Police Raid on Coventry (Part 4 of 6)
'They’re just here for the fuel. Don’t worry about it, we’ll get more.'
Part 1: The Government Went Insane
Sunday evening, February 6th. It’s dark outside, and gentle snowflakes fall from the sky. “We were sitting in a sauna,” Karl remembers. Earlier that day, Ottawa police had objected to the volume of donated fuel passing though Coventry. “We’d gotten most of the fuel off-site already,” says Karl. “I look over, ‘Well, it was it was a fun ride, I guess this is the end.’” A hundred police officers, he estimates, were filing into Coventry.
He remembers high visibility vests, black masks, teargas launchers, pepper spray, and AR15 rifles. “They came in with the riot truck, the big tires and everything else. It’s just intimidation, it’s useless. I mean, yeah, they can ram something.”
Different people saw different numbers of snipers that night. Karl thinks there were six to eight on the stadium building, and eight to ten on the roof of the hotel. “I don't think they were gonna shoot us, to be honest. But they had guns, and they used their scopes to look down at us. I could see the reflection off the scopes.”

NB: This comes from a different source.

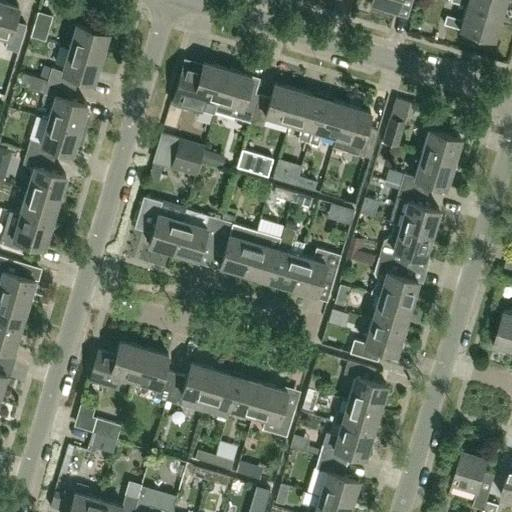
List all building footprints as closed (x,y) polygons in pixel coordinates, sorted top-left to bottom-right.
[(18,50),(27,23),(15,19),(19,4),(3,0),(0,0),(0,33),(8,36),(5,46),(18,50)] [(400,0),(371,0),(371,2),(375,3),(374,7),(384,10),(386,6),(397,9),(400,0)] [(502,15),(506,0),(451,0),(467,4),(502,15)] [(495,38),(502,15),(467,4),(462,19),(447,15),(445,23),(495,38)] [(45,39),(52,15),(38,10),(30,35),(45,39)] [(75,21),(68,46),(100,55),(107,31),(75,21)] [(93,80),(100,55),(68,46),(61,69),(51,66),(43,64),(39,75),(48,78),(48,79),(75,87),(78,76),(93,80)] [(203,60),(202,64),(185,59),(172,100),(214,112),(214,110),(227,67),(203,60)] [(250,120),(258,93),(254,92),(258,80),(251,78),(252,74),(227,67),(214,110),(250,120)] [(71,98),(75,87),(48,79),(42,98),(44,102),(51,104),(47,117),(85,128),(89,115),(83,114),(86,103),(71,98)] [(288,125),(299,88),(274,81),(269,96),(258,93),(250,120),(262,124),(265,114),(288,121),(287,125),(288,125)] [(309,141),(322,96),(299,88),(288,125),(299,129),(297,137),(309,141)] [(333,146),(346,103),(322,96),(309,141),(318,144),(322,130),(336,135),(333,146)] [(370,110),(346,103),(333,146),(356,153),(370,157),(378,129),(366,125),(370,110)] [(382,140),(383,140),(397,144),(404,120),(390,115),(382,140)] [(81,143),(85,128),(47,117),(40,140),(30,137),(27,149),(54,157),(57,147),(72,151),(75,141),(81,143)] [(428,127),(421,151),(453,161),(460,137),(428,127)] [(200,156),(204,145),(181,138),(177,152),(200,159),(200,156)] [(273,156),(241,147),(236,165),(268,174),(273,156)] [(50,169),(54,157),(27,149),(23,161),(33,164),(26,189),(58,198),(65,173),(50,169)] [(446,186),(453,161),(421,151),(414,175),(403,172),(403,171),(386,166),(384,175),(388,177),(388,179),(400,182),(400,183),(427,191),(430,181),(446,186)] [(196,172),(200,159),(177,152),(173,165),(196,172)] [(272,176),(296,183),(299,174),(283,170),(284,165),(276,162),(272,176)] [(316,180),(299,174),(296,183),(314,188),(316,180)] [(424,203),(427,191),(400,183),(389,220),(432,232),(439,208),(424,203)] [(291,199),(294,191),(275,185),(273,194),(291,199)] [(51,222),(58,198),(26,189),(19,212),(51,222)] [(311,196),(294,191),(291,199),(309,205),(311,196)] [(173,250),(185,207),(182,218),(158,211),(162,200),(143,194),(134,225),(152,230),(148,242),(173,250)] [(213,245),(221,218),(185,207),(173,250),(197,257),(202,242),(213,245)] [(44,246),(51,222),(19,212),(12,236),(2,233),(0,238),(0,245),(25,253),(28,242),(44,246)] [(244,271),(257,229),(221,218),(213,245),(224,249),(219,264),(244,271)] [(425,256),(432,232),(389,220),(389,221),(394,222),(391,234),(384,238),(379,255),(406,263),(409,252),(425,256)] [(268,278),(279,240),(278,239),(279,235),(257,229),(244,271),(268,278)] [(351,237),(348,246),(357,248),(359,239),(352,237),(351,237)] [(291,285),(301,254),(304,241),(295,238),(291,240),(290,243),(279,240),(268,278),(291,285)] [(354,258),(357,248),(348,246),(346,256),(354,258)] [(332,281),(340,254),(316,247),(313,257),(301,254),(291,285),(304,289),(316,293),(317,289),(321,278),(332,281)] [(20,272),(23,261),(0,254),(0,273),(1,274),(0,276),(0,294),(27,302),(31,289),(34,277),(20,272)] [(403,275),(406,263),(379,255),(375,268),(374,271),(378,280),(371,288),(371,289),(370,292),(378,294),(410,304),(415,289),(418,279),(403,275)] [(511,270),(496,270),(496,286),(511,286),(511,270)] [(343,303),(347,289),(348,285),(340,282),(338,289),(334,301),(343,303)] [(0,319),(20,325),(27,302),(0,294),(0,319)] [(404,327),(410,304),(378,294),(371,318),(404,327)] [(511,309),(505,308),(493,346),(511,351),(511,309)] [(396,351),(404,327),(371,318),(365,340),(354,337),(350,351),(377,359),(381,347),(396,351)] [(0,346),(13,350),(20,325),(0,319),(0,346)] [(121,373),(135,377),(144,346),(120,338),(115,354),(98,349),(90,376),(118,384),(121,373)] [(167,399),(175,371),(164,368),(168,353),(144,346),(135,377),(158,384),(155,395),(167,399)] [(344,371),(355,374),(348,398),(380,408),(387,383),(371,379),(375,367),(348,359),(344,371)] [(203,409),(216,367),(191,360),(186,375),(175,371),(167,399),(203,409)] [(226,416),(239,374),(216,367),(203,409),(226,416)] [(253,413),(263,381),(239,374),(226,416),(227,416),(230,406),(253,413)] [(288,388),(263,381),(253,413),(265,416),(262,427),(287,434),(295,407),(283,404),(288,388)] [(303,405),(304,405),(312,407),(317,390),(317,389),(308,386),(303,405)] [(373,432),(380,408),(348,398),(344,410),(338,408),(334,420),(340,422),(373,432)] [(120,423),(96,416),(92,430),(116,437),(120,423)] [(366,455),(373,432),(340,422),(334,444),(323,441),(319,454),(347,462),(350,451),(366,455)] [(226,426),(223,441),(240,445),(244,431),(226,426)] [(112,450),(116,437),(92,430),(88,443),(112,450)] [(453,479),(478,487),(473,504),(484,507),(495,472),(485,468),(490,449),(478,445),(477,449),(463,445),(453,479)] [(195,457),(212,462),(215,453),(197,447),(194,456),(195,457)] [(220,454),(215,453),(212,462),(230,467),(233,458),(235,451),(221,448),(220,454)] [(344,473),(347,462),(319,454),(316,466),(314,466),(307,489),(319,493),(351,502),(358,478),(344,473)] [(511,497),(511,459),(511,460),(501,494),(511,497)] [(207,478),(210,469),(192,464),(190,472),(207,478)] [(228,474),(210,469),(207,478),(225,483),(228,474)] [(280,481),(275,500),(283,502),(289,484),(280,481)] [(94,511),(99,496),(75,489),(68,511),(94,511)] [(132,511),(138,496),(124,492),(121,503),(99,496),(94,511),(132,511)] [(348,511),(351,502),(319,493),(315,505),(309,503),(306,511),(348,511)] [(172,511),(174,507),(138,496),(132,511),(172,511)]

The cops headed straight for the back of the compound, he remembers. “They went after every vehicle that was running,” told people to shut them off, to remove their keys. The concern was that someone might do something dumb, he explains.
Two men were arrested that night, charged with mischief. But the charges were dropped prior to their release from police custody around 11 pm. One of them, Dan, says he was standing near the stored fuel at the time. A video shows numerous officers. One repeatedly instructs him to “come out.” When Dan asks for the officer’s badge number, he’s grabbed, shoved toward other cops, advised he’s under arrest, and told to put away his phone so that he can be cuffed behind his back.
Elsewhere, someone in a pickup truck was profanely refusing to exit his vehicle. Karl says he worked to diffuse the situation. “Hang on a second,” he told an officer. “I’m the organizer. Why the hell are you guys here?” The police assured him they were only interested in the fuel.
Karl managed to talk the agitated guy out of his truck. For the next while he and others worked to keep people calm. “They’re just here for the fuel. Don’t worry about it, we’ll get more. It’s not a problem.”
Remembering that night, office-worker Stephanie says, “I've been around hunters all my life, but never that close to a guy with a gun that big. I just didn't understand. We never gave anyone any reason to hurt us. It amazed me that this is how they treated people who just wanted to live their life.”
Karl thinks the police seized “about 150 propane tanks that night. Twenty pounders and thirty pounders. They left all the empties. They didn't have enough room, there was just so much. And they took the tanker.”
The tanker had been leant to them by a farmer. “We were afraid of people throwing bleach or water into the fuel,” Karl explains. “So we inspected and smelled every Jerry can that came onsite. We dipped them, made sure everything was fine. Anything we thought was dirty, we'd put off to the side. Then we started filling up that one big tanker.” Over time, he says, the impurities would settle to the bottom, be drained off, and only good diesel would remain. “It was a legit containment unit,” Karl explains. “I know how to deal with it, cuz I used to make biodiesel for a side thing.” Interviewed two years later, he says, “I don't know if the farmer ever got his tanker back.”
Minutes after the police departed, it was as though the protesters once again received a sign from God. A fresh delivery of diesel showed up at the gate - a couple of pickups with full slip-tanks and dozens of already-filled Jerry cans.
“I think they just came off the highway,” says Karl. “They didn’t know the raid had just happened. ‘You guys gotta get out of here. Bring it back later. Here's my number, I'll call you.’”
next installment: The Non-Emergency
P.S. According to other published accounts, police seized uncooked hot dogs along with fuel. To the best of Karl’s knowledge, that didn’t happen. The person responsible for organizing the deluge of donated food at Coventry - who was also present during the raid - similarly told me she has no knowledge of a hotdog heist :-)
I feel like weeping! Not the sentimental tears, I often experience reading this blog, but rageful despair at the way our government responded! Snipers!? Riot gear? Shame shame shame!
Certainly since the time of Commissioner Zaccardelli, the RCMP echelon has held the attitude of protecting the reputation of the police force rather than protecting the public. It is also an institution that has forsaken its reason for existing.